[Extracted page text data]
= Beginning of Section =

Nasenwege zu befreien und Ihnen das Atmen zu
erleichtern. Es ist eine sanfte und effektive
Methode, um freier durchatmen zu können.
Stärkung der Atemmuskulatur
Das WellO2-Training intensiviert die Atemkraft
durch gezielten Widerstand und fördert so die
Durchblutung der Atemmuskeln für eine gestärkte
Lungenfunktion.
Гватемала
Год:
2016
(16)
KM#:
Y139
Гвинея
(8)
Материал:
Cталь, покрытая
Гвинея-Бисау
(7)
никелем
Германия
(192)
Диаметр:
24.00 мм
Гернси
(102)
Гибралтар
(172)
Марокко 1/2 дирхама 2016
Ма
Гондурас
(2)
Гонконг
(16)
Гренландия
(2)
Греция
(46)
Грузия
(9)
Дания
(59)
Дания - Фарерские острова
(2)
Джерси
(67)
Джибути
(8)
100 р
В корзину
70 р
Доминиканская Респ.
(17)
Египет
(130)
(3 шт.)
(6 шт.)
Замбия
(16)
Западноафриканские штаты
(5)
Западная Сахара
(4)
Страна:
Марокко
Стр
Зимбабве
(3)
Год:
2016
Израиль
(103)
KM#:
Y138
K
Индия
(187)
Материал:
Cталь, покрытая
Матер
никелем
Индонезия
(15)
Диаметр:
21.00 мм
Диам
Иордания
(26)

= End of Section =
= Beginning of Section =

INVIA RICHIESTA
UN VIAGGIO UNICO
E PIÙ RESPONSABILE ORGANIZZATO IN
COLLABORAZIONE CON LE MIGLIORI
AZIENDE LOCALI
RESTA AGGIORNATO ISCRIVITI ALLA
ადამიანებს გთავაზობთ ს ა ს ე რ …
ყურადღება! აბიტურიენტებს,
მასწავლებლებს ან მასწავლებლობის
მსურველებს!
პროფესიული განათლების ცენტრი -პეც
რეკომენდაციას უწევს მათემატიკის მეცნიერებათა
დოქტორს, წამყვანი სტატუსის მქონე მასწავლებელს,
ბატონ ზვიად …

= End of Section =

# [REQUIRED WORK]
This exercise requires the number of lines in the entries holding the word "eine", written alone.

# [FINAL ANSWER]
2